* _ABOUT THIS TASK_
Would you print every entry below exactly as written, omitting the images?

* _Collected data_
== == ==

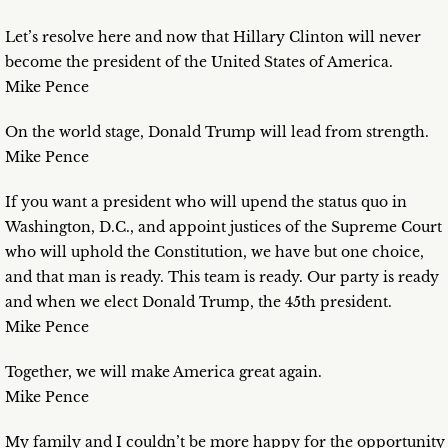
Let’s resolve here and now that Hillary Clinton will never
become the president of the United States of America.
Mike Pence
On the world stage, Donald Trump will lead from strength.
Mike Pence
If you want a president who will upend the status quo in
Washington, D.C., and appoint justices of the Supreme Court
who will uphold the Constitution, we have but one choice,
and that man is ready. This team is ready. Our party is ready
and when we elect Donald Trump, the 45th president.
Mike Pence
Together, we will make America great again.
Mike Pence
My family and I couldn’t be more happy for the opportunity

== == ==

* _EXERCISE RESPONSE_
Let’s resolve here and now that Hillary Clinton will never
become the president of the United States of America.
Mike Pence
On the world stage, Donald Trump will lead from strength.
Mike Pence
If you want a president who will upend the status quo in
Washington, D.C., and appoint justices of the Supreme Court
who will uphold the Constitution, we have but one choice,
and that man is ready. This team is ready. Our party is ready
and when we elect Donald Trump, the 45th president.
Mike Pence
Together, we will make America great again.
Mike Pence
My family and I couldn’t be more happy for the opportunity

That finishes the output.